→ **Dataset excerpts**
━━━━━━━━━━
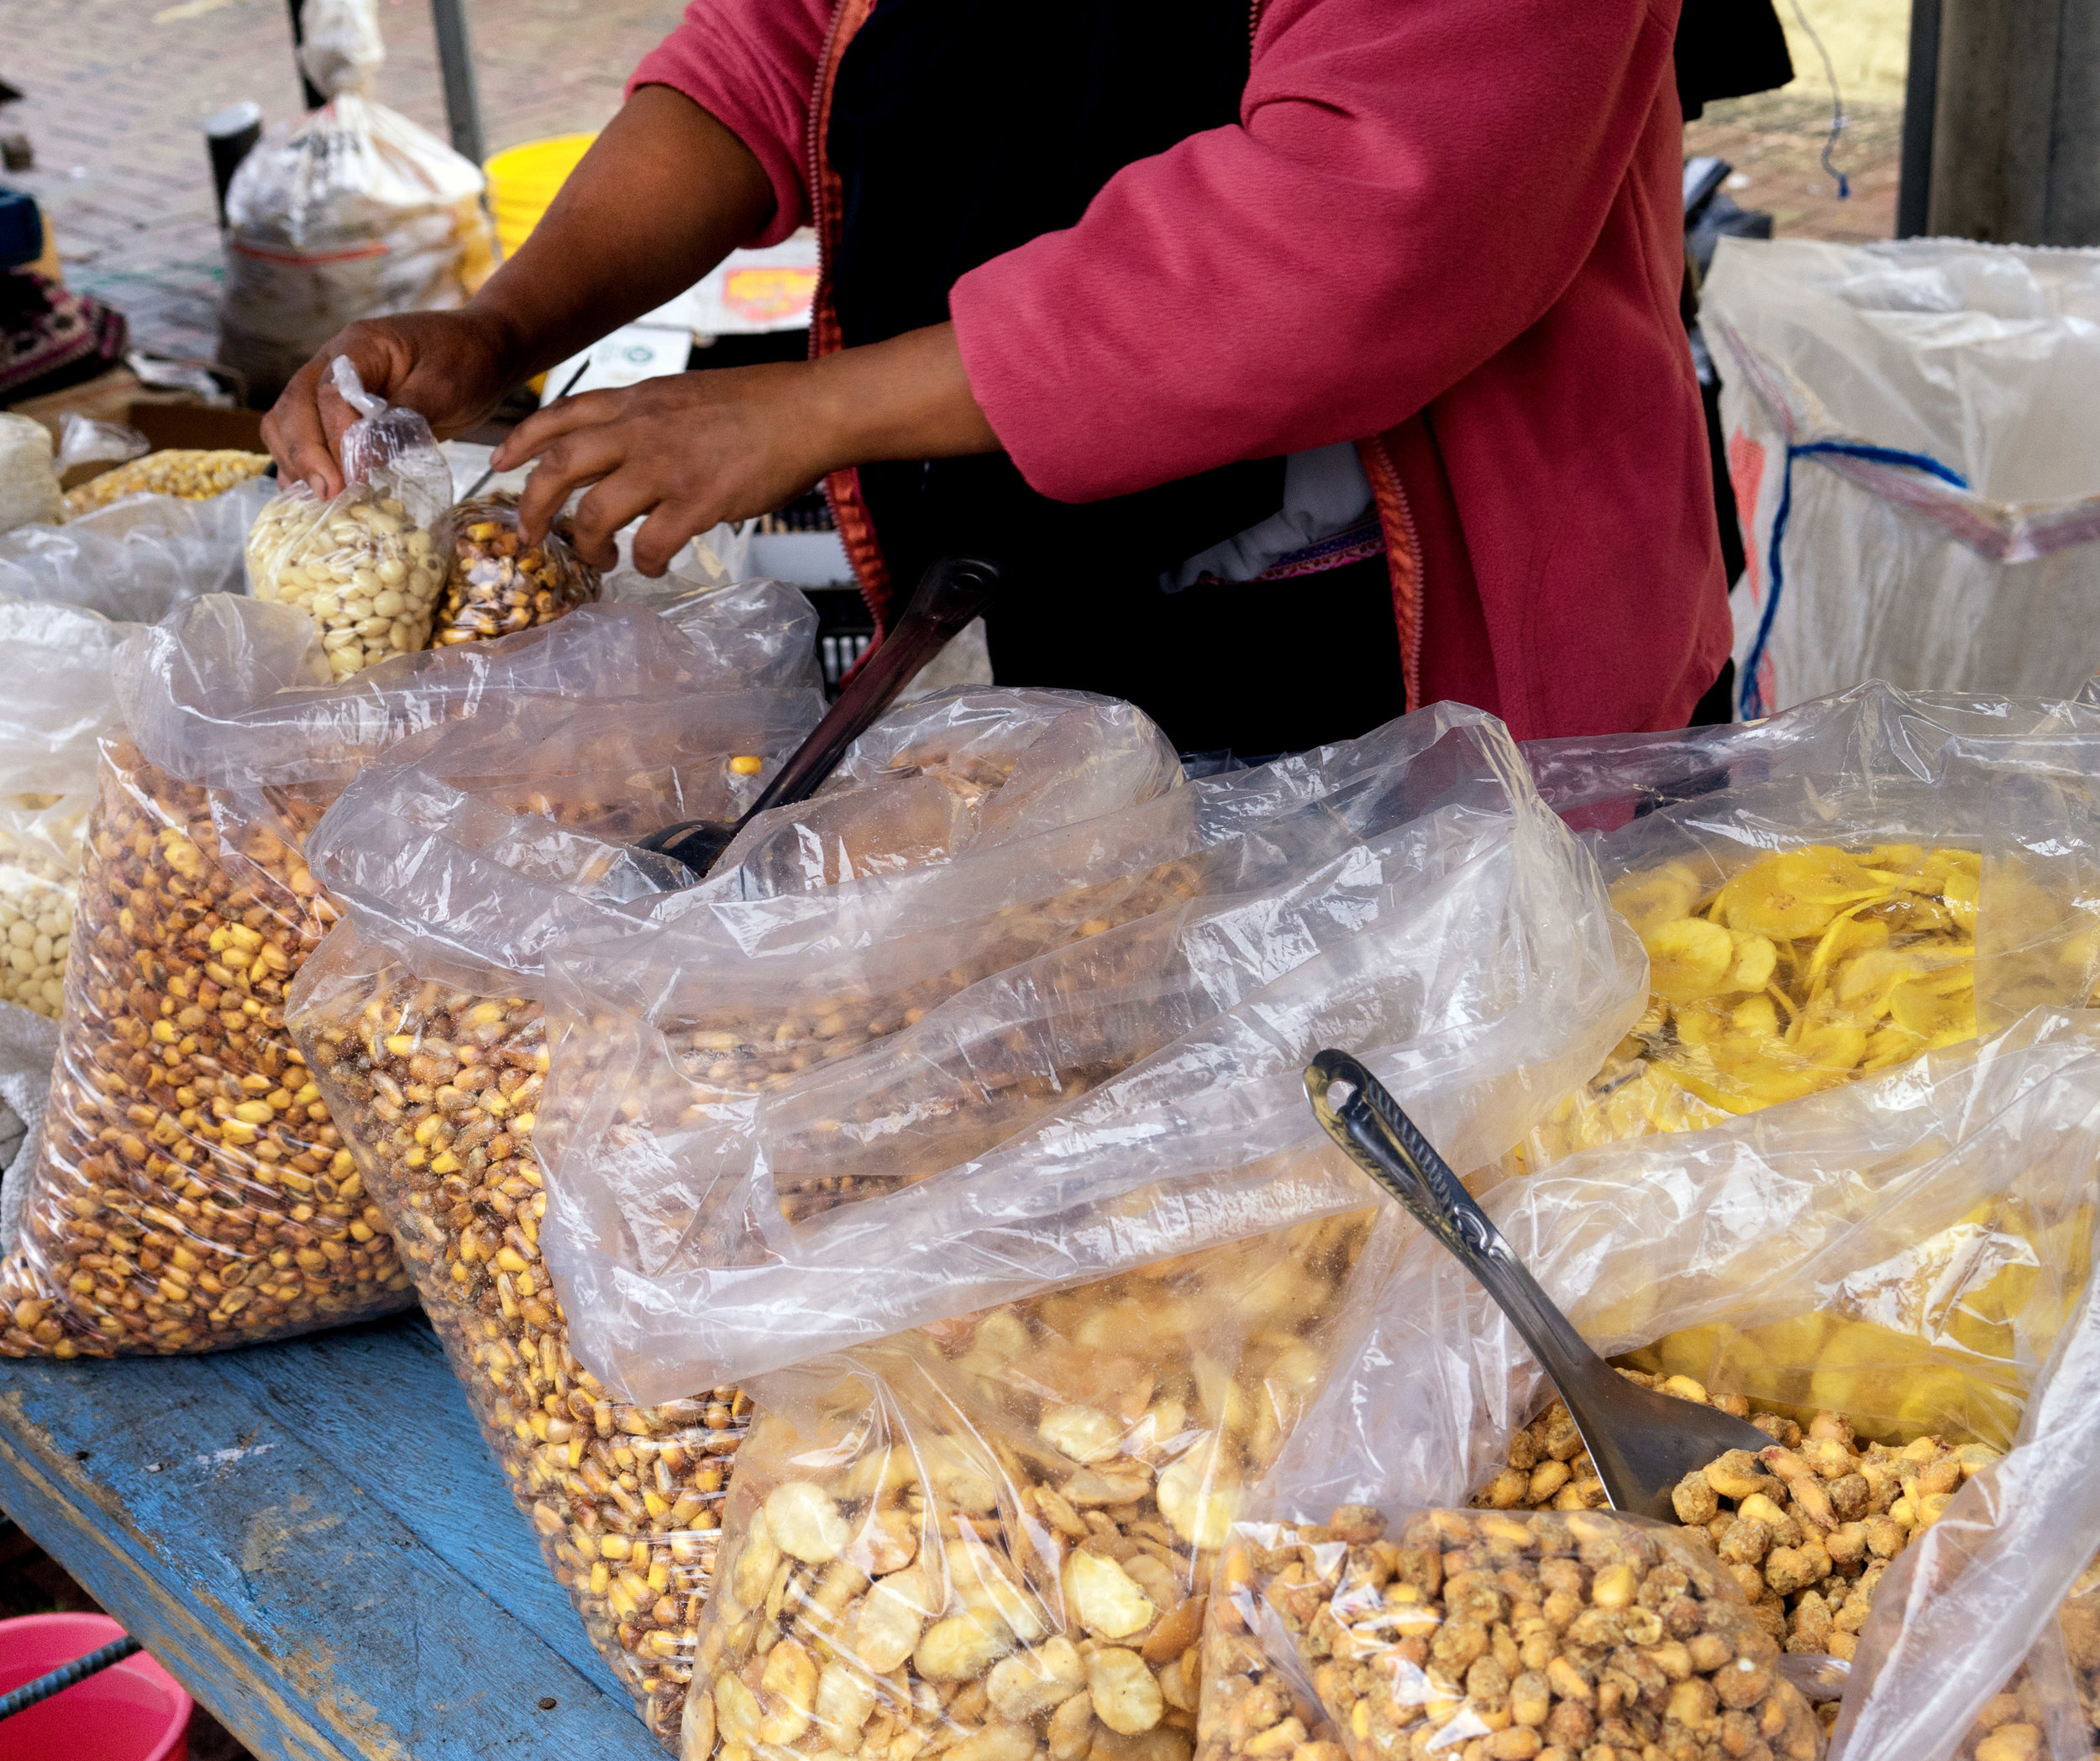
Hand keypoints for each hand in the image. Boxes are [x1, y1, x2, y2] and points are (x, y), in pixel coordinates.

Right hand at [261, 308, 524, 498]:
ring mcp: (331, 386)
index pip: (329, 392)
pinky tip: (310, 493)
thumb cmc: (468, 361)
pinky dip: (302, 463)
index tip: (352, 476)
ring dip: (295, 460)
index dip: (336, 437)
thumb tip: (363, 462)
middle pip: (294, 405)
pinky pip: (306, 434)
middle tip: (327, 494)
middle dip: (305, 453)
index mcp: (360, 346)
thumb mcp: (445, 387)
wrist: (483, 349)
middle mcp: (334, 362)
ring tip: (316, 499)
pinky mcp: (340, 411)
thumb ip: (405, 419)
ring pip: (288, 420)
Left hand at [495, 362, 836, 575]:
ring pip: (594, 512)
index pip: (559, 415)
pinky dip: (643, 562)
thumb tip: (631, 459)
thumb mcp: (685, 394)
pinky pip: (650, 543)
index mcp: (636, 400)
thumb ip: (649, 420)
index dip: (522, 441)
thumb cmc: (759, 405)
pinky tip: (652, 564)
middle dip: (533, 506)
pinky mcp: (698, 501)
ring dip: (586, 544)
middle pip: (560, 466)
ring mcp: (666, 465)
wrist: (808, 410)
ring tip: (598, 558)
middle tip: (529, 535)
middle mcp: (640, 428)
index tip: (499, 463)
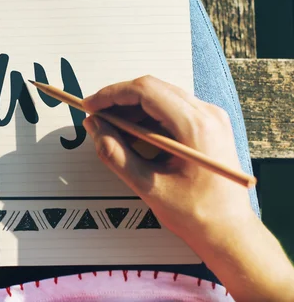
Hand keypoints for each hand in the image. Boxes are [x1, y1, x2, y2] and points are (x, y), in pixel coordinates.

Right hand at [81, 75, 255, 246]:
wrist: (231, 233)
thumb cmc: (197, 215)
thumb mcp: (148, 185)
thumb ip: (115, 153)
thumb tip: (94, 126)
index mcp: (195, 126)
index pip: (145, 91)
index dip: (112, 94)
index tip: (90, 105)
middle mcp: (207, 114)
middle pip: (153, 88)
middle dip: (119, 99)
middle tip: (96, 115)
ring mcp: (210, 117)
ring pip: (161, 95)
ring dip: (132, 107)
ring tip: (111, 127)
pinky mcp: (209, 124)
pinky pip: (172, 107)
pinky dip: (148, 115)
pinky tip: (133, 133)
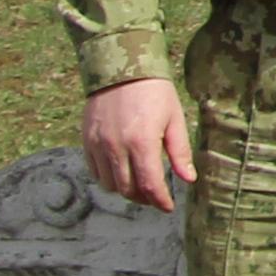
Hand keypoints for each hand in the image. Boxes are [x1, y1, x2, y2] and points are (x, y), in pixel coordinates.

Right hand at [85, 76, 194, 210]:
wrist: (122, 69)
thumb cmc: (155, 92)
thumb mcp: (174, 119)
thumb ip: (180, 152)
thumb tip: (189, 180)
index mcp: (142, 142)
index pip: (150, 185)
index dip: (160, 201)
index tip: (168, 207)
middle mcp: (117, 147)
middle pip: (128, 189)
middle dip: (144, 198)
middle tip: (156, 196)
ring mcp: (98, 145)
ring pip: (109, 184)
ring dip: (126, 190)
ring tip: (140, 184)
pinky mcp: (86, 141)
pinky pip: (95, 171)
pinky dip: (108, 178)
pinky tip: (121, 172)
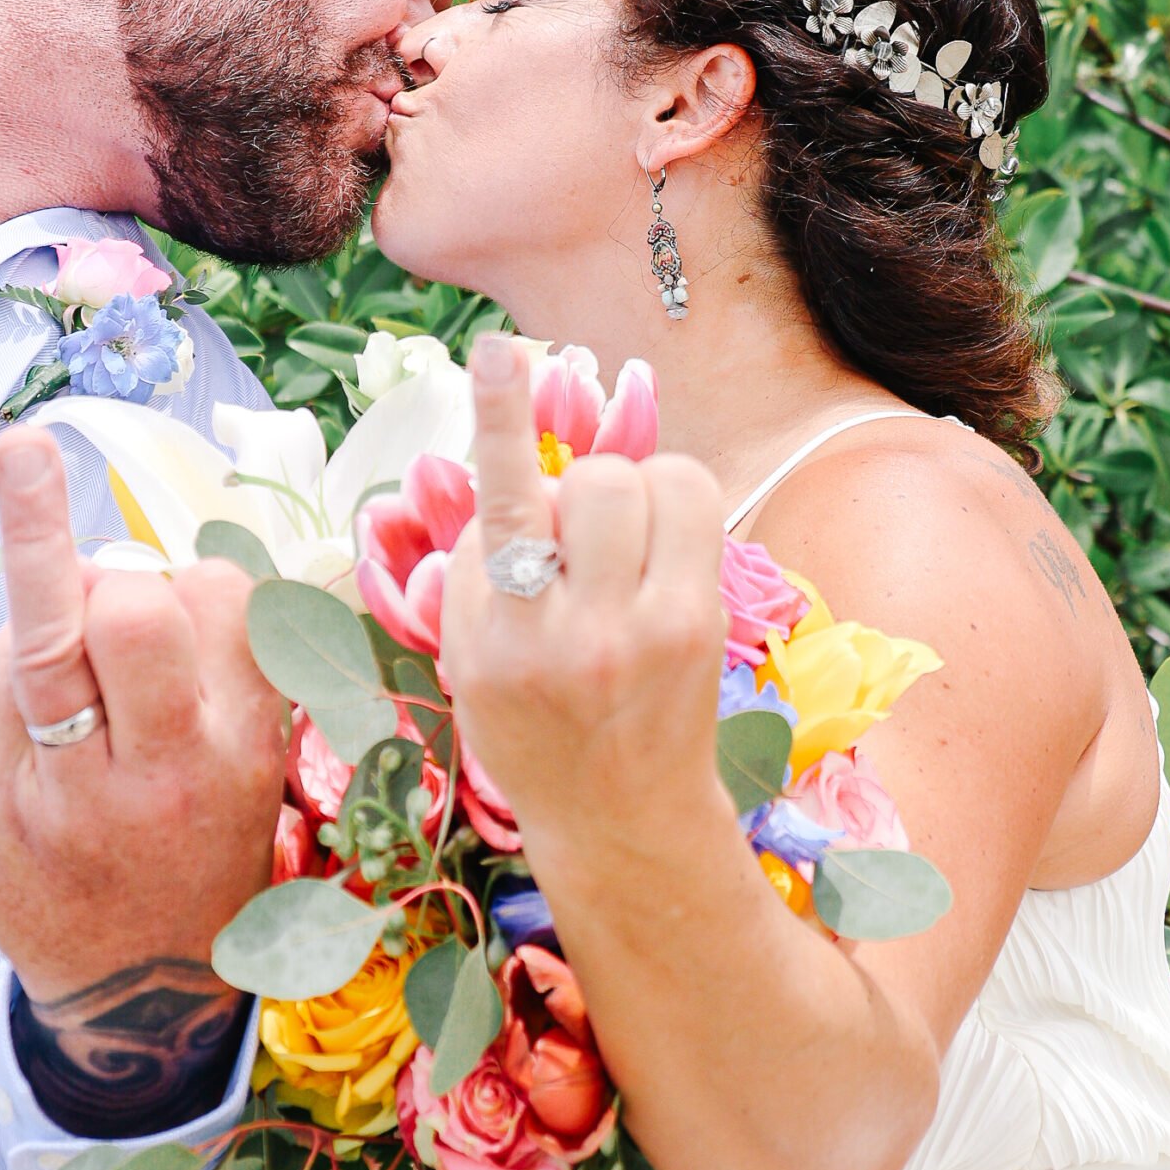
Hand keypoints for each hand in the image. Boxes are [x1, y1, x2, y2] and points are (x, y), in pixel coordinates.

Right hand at [0, 427, 285, 1130]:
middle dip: (103, 589)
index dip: (33, 533)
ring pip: (214, 598)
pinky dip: (223, 616)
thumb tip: (60, 586)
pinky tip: (198, 662)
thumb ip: (13, 694)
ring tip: (148, 663)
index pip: (44, 637)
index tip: (24, 446)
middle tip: (91, 645)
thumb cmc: (49, 879)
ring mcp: (233, 759)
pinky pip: (264, 626)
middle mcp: (155, 772)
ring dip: (170, 594)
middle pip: (138, 607)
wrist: (145, 991)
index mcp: (59, 786)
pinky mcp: (281, 747)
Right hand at [439, 337, 728, 862]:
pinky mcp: (700, 622)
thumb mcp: (469, 659)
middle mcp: (577, 633)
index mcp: (502, 640)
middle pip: (594, 485)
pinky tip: (654, 551)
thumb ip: (479, 564)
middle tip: (574, 541)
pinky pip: (691, 501)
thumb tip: (512, 468)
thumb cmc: (529, 725)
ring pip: (649, 480)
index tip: (498, 351)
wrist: (619, 818)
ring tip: (616, 546)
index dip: (498, 420)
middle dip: (581, 490)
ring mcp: (649, 628)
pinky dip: (669, 504)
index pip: (503, 513)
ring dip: (629, 490)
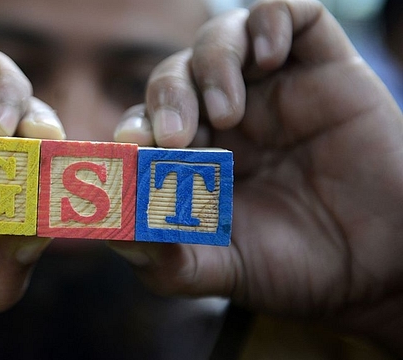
━━━━━━━━━━
→ **Instructions for the task**
Give every line of the data above again as it stands; the pictures stay out.

→ **Finished task**
Hand keypoints for each hand in the image. Boxes are [x1, y1, x2, y2] and points are (x, y), in pixel coordinates.

Right hand at [261, 308, 524, 498]:
ring mcp: (331, 386)
index pip: (329, 392)
pinky tip: (310, 493)
thumb cmc: (468, 361)
pinky dip: (302, 463)
index tip: (352, 476)
ring dip: (295, 460)
index dip: (336, 437)
thumb tip: (363, 462)
middle pip: (294, 405)
pinky pip: (306, 434)
middle tip: (327, 494)
middle dip: (305, 453)
index mcp: (360, 346)
thumb mcp: (445, 387)
wrist: (483, 349)
middle mcp: (334, 362)
ring tip: (316, 499)
pinky mcp: (340, 411)
thumb ip: (405, 419)
ring pip: (288, 420)
Left hand at [495, 362, 836, 575]:
ring pip: (594, 512)
index pip: (559, 415)
pinky dip: (643, 562)
thumb tip: (631, 459)
thumb mcp: (685, 394)
pinky pip: (650, 543)
index mcp: (636, 400)
thumb ip: (649, 420)
index dip: (522, 441)
thumb cmc: (759, 405)
pinky tip: (652, 564)
middle dip: (533, 506)
pinky mcp: (698, 501)
ring dip: (586, 544)
middle pip: (560, 466)
ring mcp: (666, 465)
wrist: (808, 410)
ring tip: (598, 558)
middle tip: (529, 535)
middle mcp: (640, 428)
index tip: (499, 463)
Hand keypoints for each hand in the image. Boxes are [x1, y1, x2, y2] and points are (x, y), in pixel coordinates.

Right hand at [81, 75, 255, 246]:
wrist: (231, 233)
thumb cmc: (197, 215)
thumb mcp: (148, 185)
thumb ip: (115, 153)
thumb tip: (94, 126)
index mcp: (195, 126)
index pip: (145, 91)
index dip: (112, 94)
index tip: (90, 105)
middle mcp: (207, 114)
middle pip: (153, 88)
middle dip: (119, 99)
middle tip: (96, 115)
ring mcp: (210, 117)
ring pip: (161, 95)
ring dip: (132, 107)
ring tip: (111, 127)
pinky mcp: (209, 124)
pinky pip: (172, 107)
pinky dip: (148, 115)
pinky tip: (133, 133)
Hand keypoints for each hand in the image. Boxes are [x1, y1, x2, y2] and points are (x, y), in pixel coordinates.

Right hand at [85, 76, 194, 210]:
wrist: (122, 69)
thumb cmc: (155, 92)
thumb mcp: (174, 119)
thumb ip: (180, 152)
thumb tip: (189, 180)
index mcp: (142, 142)
index pip: (150, 185)
index dip: (160, 201)
index tip: (168, 207)
middle mcp: (117, 147)
middle pip: (128, 189)
middle dip: (144, 198)
middle tip: (156, 196)
ring mcp: (98, 145)
ring pip: (109, 184)
ring dip: (126, 190)
ring tip: (140, 184)
pinky mcp: (86, 141)
pinky pip: (95, 171)
pinky dip: (108, 178)
pinky tip: (121, 172)
Hand keypoints for each hand in the image. Boxes are [x1, y1, x2, y2] and points are (x, y), in pixel coordinates.

Right hand at [0, 427, 285, 1130]:
middle dip: (103, 589)
index dip: (33, 533)
ring pip: (214, 598)
pinky dip: (223, 616)
thumb tip: (60, 586)
pinky tip: (198, 662)
thumb ip: (13, 694)
ring tip: (148, 663)
index pip: (44, 637)
index tip: (24, 446)
middle tip: (91, 645)
thumb cmc: (49, 879)
ring mcp: (233, 759)
pinky pip: (264, 626)
middle mcp: (155, 772)
ring dip: (170, 594)
middle pip: (138, 607)
wrist: (145, 991)
index mcp: (59, 786)
pinky mcp: (281, 747)
Right hand at [439, 337, 728, 862]:
pinky mcp: (700, 622)
thumb mcp: (469, 659)
middle mcp: (577, 633)
index mcp: (502, 640)
middle pip: (594, 485)
pinky tip: (654, 551)
thumb ip: (479, 564)
middle tip: (574, 541)
pinky pip: (691, 501)
thumb tip: (512, 468)
thumb cmc: (529, 725)
ring pip: (649, 480)
index tip: (498, 351)
wrist: (619, 818)
ring tip: (616, 546)
index dip: (498, 420)
middle dip: (581, 490)
ring mcp: (649, 628)
pinky dip: (669, 504)
index pip: (503, 513)
ring dip: (629, 490)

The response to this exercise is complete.